Treatment for Urinary Incontinence in Houston
At Memorial Hermann, affiliated specialists use technologically advanced equipment to create comprehensive, personalized diagnostic evaluation and treatment plans for men's and women's incontinence and pelvic floor disorders.
Facts About Incontinence
- As many as 25 million Americans suffer from incontinence, and about 80 percent of them are women.
- Researchers estimate that less than half of them have been evaluated and treated, because of embarrassment or lack of information about available treatments.
- Up to 5 percent of men 64 years of age and younger and up to 15 percent of men older than 64 experience bladder leakage.
- Urinary incontinence is not limited to older adults. Young people are also affected, including athletic women, new mothers and people coping with illness, birth defects or physical trauma, such as surgery or spinal cord injuries.
- In more than 70 percent of individuals, urinary incontinence arises from an underlying condition that can be corrected or improved with appropriate treatment.
Types of Incontinence
Stress incontinence can result from multiple vaginal births, pelvic surgery, chronic coughing, obesity, heavy lifting, frequent straining during bowel movements or pelvic organ prolapse.
Urge incontinence, also known as "overactive bladder," results from unknown causes. People with overactive bladder experience a sudden urine loss or urge to urinate due to bladder spasms of unknown origin.
Mixed incontinence, the most common form of the disorder, is a combination of stress and urge incontinence.

====

◆ Activity ◆
Please quote the incontinence treatment text above in full, word for word.

====

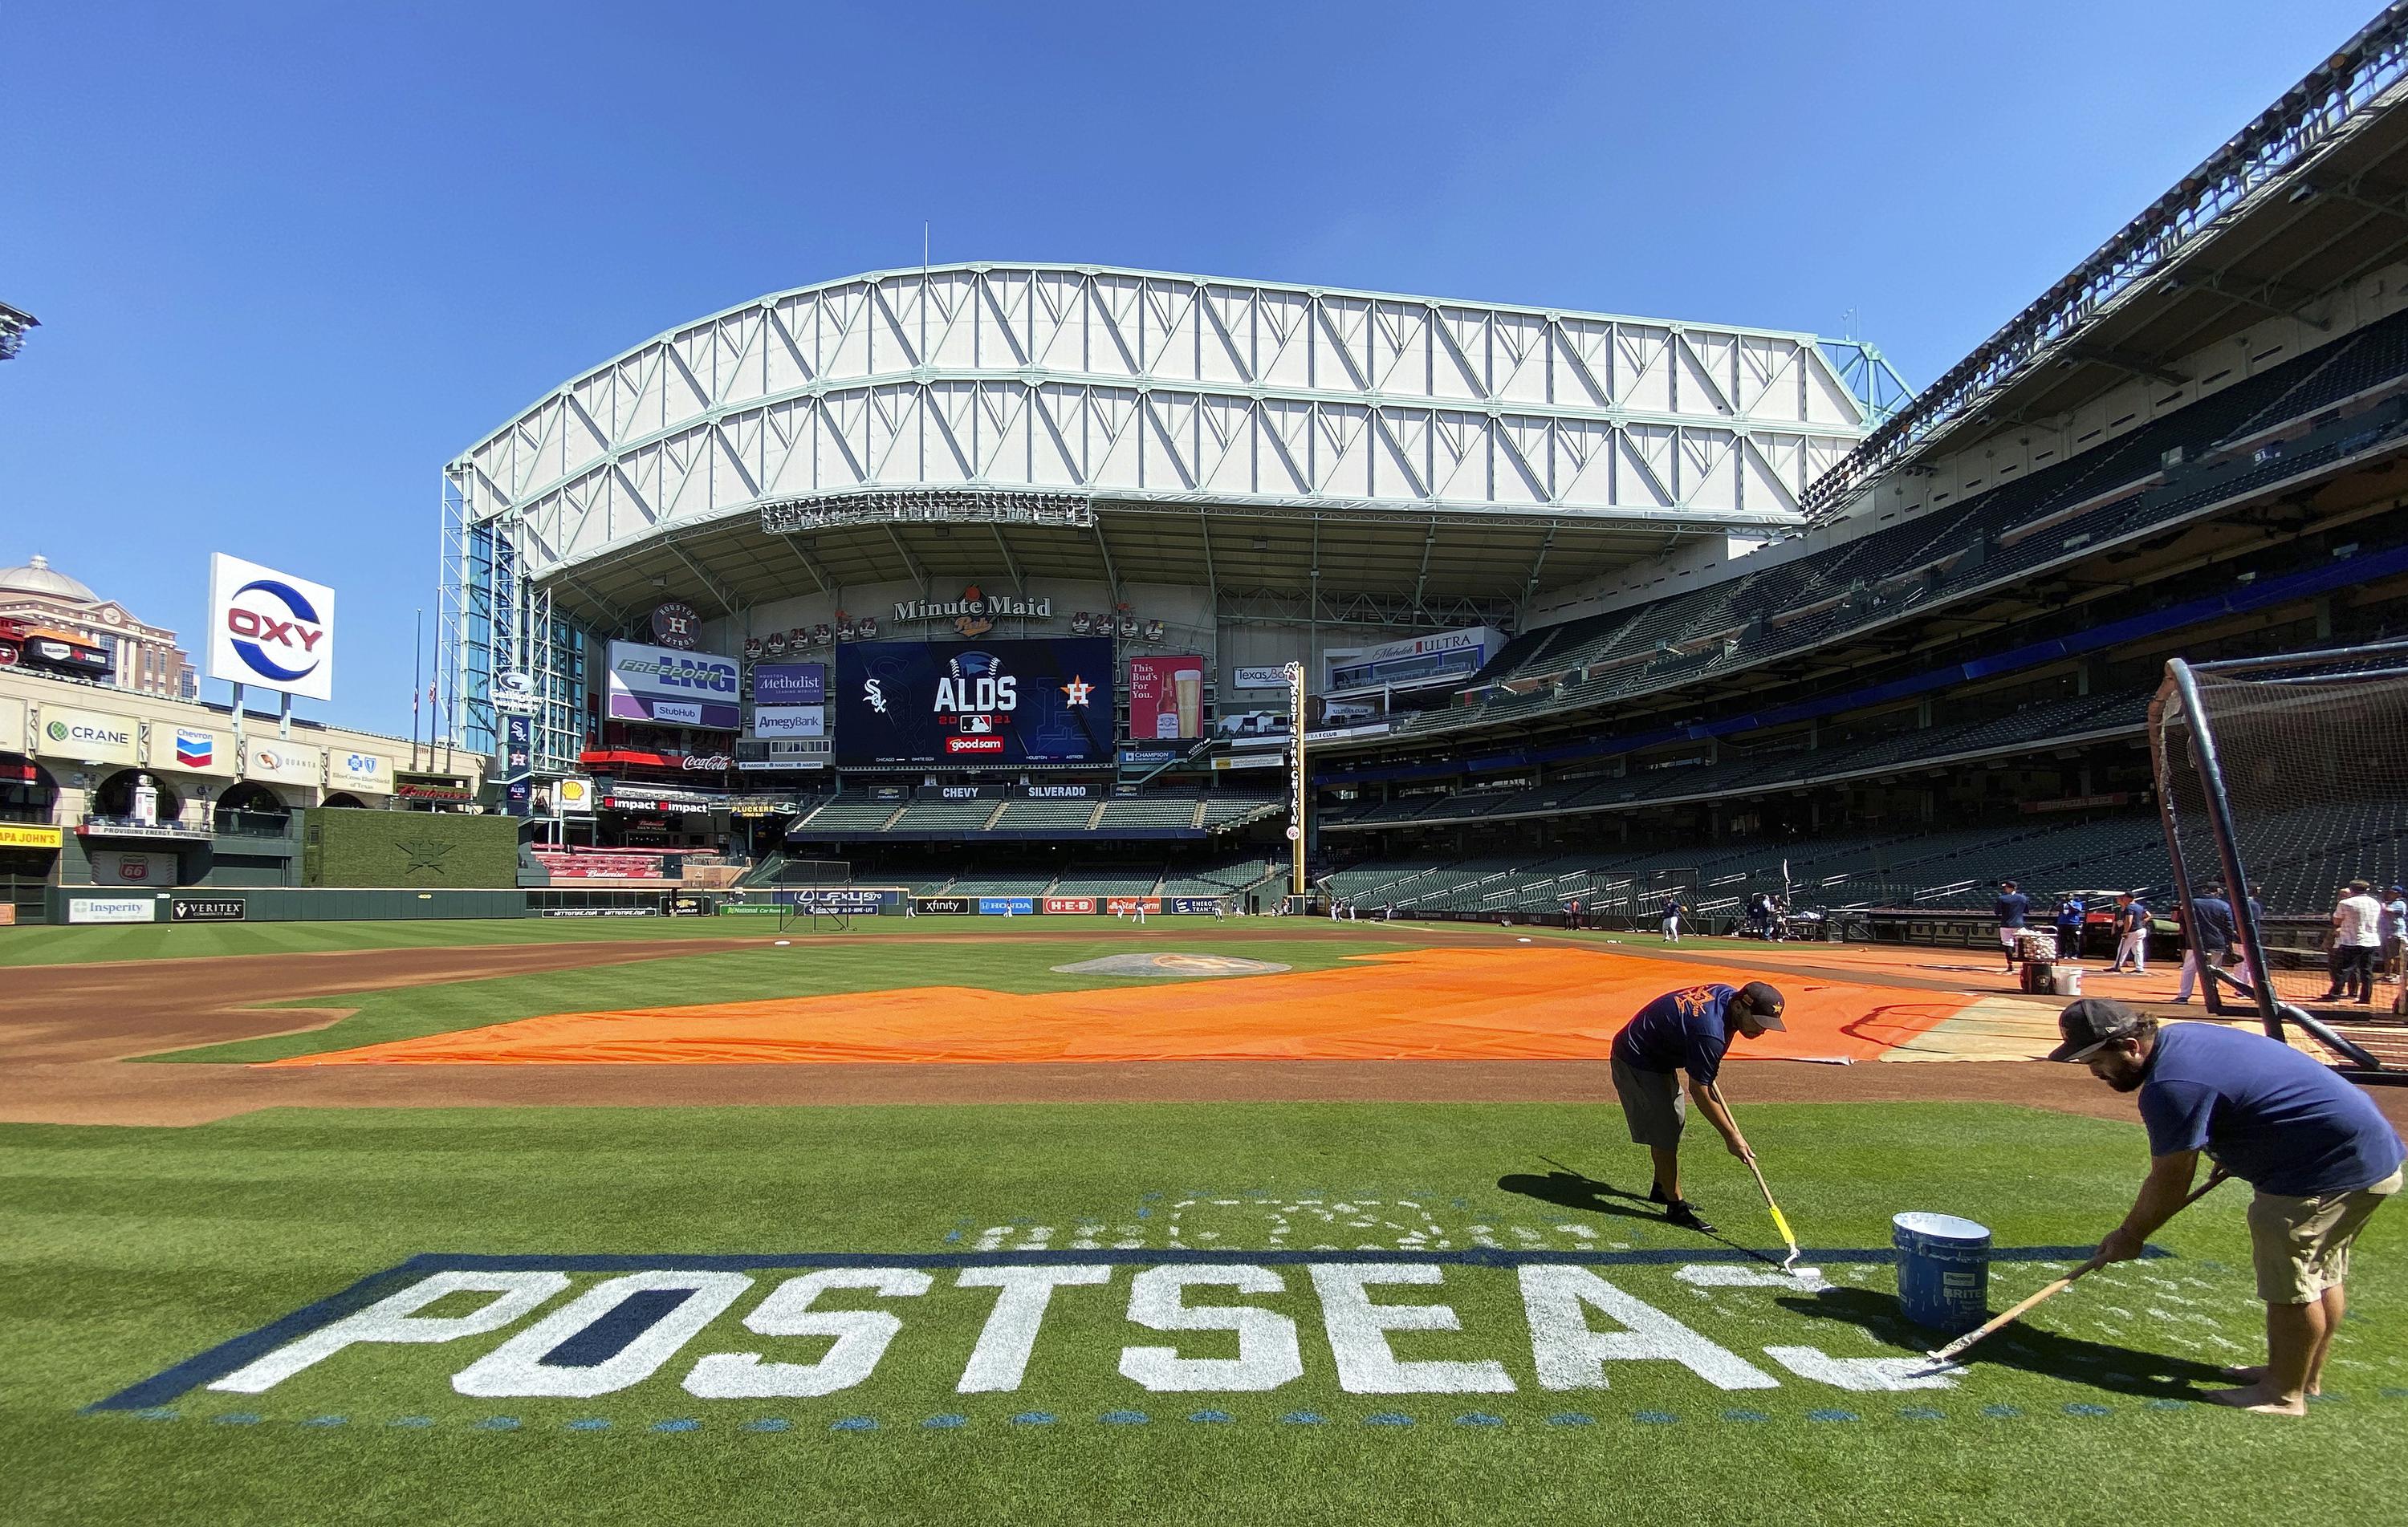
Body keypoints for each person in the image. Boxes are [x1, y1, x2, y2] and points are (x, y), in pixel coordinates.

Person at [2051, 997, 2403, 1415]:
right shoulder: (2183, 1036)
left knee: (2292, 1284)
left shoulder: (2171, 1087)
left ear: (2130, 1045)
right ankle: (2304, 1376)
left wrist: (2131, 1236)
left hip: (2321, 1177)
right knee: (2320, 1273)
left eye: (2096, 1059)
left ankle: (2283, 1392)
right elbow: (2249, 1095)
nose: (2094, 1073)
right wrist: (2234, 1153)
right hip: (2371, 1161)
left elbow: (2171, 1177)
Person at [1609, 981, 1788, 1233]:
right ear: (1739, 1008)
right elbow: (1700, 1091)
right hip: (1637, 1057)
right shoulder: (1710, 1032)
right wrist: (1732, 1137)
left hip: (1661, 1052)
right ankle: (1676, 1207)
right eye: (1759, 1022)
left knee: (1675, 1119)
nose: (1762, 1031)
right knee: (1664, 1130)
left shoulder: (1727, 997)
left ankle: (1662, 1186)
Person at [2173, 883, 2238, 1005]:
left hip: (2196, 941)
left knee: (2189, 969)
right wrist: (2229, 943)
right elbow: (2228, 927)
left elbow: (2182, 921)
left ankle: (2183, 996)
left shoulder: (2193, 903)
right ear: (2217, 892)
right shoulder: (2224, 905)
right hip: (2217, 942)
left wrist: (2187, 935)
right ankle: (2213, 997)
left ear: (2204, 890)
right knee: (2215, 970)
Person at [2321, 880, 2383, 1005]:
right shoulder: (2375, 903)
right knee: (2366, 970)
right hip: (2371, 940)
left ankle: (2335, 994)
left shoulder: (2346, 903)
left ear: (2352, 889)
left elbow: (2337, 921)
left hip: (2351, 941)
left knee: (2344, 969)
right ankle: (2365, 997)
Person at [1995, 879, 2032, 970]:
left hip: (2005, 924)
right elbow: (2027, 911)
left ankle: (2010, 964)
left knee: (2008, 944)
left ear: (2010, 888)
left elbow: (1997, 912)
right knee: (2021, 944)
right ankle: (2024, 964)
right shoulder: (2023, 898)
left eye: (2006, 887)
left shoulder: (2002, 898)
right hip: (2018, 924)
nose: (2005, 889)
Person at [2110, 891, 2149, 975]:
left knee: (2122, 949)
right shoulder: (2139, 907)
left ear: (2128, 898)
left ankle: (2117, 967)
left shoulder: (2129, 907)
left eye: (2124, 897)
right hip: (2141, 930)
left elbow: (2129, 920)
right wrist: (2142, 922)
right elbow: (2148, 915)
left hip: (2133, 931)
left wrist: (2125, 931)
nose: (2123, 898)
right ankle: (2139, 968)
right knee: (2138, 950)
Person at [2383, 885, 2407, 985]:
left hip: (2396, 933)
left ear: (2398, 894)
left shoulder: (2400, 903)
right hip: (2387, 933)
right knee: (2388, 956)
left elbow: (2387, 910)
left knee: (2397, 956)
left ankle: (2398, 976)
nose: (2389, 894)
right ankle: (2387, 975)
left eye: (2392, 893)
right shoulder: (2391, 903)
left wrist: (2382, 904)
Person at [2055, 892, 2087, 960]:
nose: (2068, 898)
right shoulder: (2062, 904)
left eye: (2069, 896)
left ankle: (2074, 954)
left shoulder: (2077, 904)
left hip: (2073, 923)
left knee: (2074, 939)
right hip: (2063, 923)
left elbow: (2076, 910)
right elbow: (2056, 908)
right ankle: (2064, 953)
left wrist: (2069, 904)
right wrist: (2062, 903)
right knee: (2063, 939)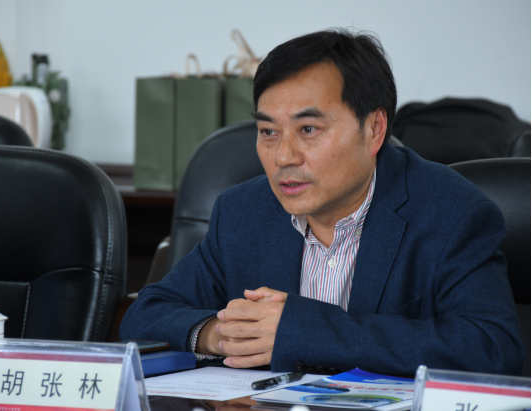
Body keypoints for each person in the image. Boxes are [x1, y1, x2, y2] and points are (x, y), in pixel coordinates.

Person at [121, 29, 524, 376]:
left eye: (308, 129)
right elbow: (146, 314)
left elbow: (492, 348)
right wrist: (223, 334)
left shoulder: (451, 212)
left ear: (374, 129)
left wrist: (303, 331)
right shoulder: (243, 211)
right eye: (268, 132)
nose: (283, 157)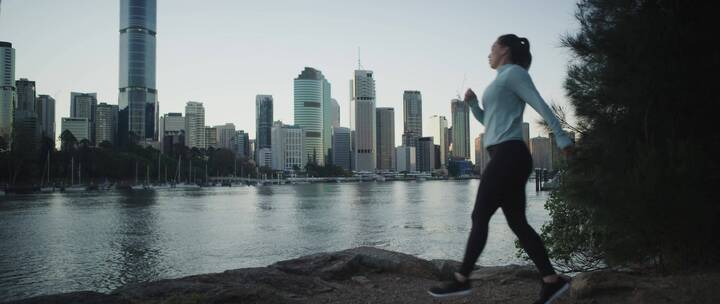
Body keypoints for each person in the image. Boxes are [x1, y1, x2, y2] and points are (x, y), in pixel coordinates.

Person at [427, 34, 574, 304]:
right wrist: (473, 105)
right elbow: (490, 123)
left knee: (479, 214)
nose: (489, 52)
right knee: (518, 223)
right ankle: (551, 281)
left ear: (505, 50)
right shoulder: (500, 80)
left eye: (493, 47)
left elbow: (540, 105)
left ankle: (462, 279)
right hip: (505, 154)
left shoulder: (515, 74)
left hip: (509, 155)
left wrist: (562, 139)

====

◆ Reply ◆
Treatment for Urinary Incontinence in Houston
At Memorial Hermann, affiliated specialists use technologically advanced equipment to create comprehensive, personalized diagnostic evaluation and treatment plans for men's and women's incontinence and pelvic floor disorders.
Facts About Incontinence
- As many as 25 million Americans suffer from incontinence, and about 80 percent of them are women.
- Researchers estimate that less than half of them have been evaluated and treated, because of embarrassment or lack of information about available treatments.
- Up to 5 percent of men 64 years of age and younger and up to 15 percent of men older than 64 experience bladder leakage.
- Urinary incontinence is not limited to older adults. Young people are also affected, including athletic women, new mothers and people coping with illness, birth defects or physical trauma, such as surgery or spinal cord injuries.
- In more than 70 percent of individuals, urinary incontinence arises from an underlying condition that can be corrected or improved with appropriate treatment.
Types of Incontinence
Stress incontinence can result from multiple vaginal births, pelvic surgery, chronic coughing, obesity, heavy lifting, frequent straining during bowel movements or pelvic organ prolapse.
Urge incontinence, also known as "overactive bladder," results from unknown causes. People with overactive bladder experience a sudden urine loss or urge to urinate due to bladder spasms of unknown origin.
Mixed incontinence, the most common form of the disorder, is a combination of stress and urge incontinence.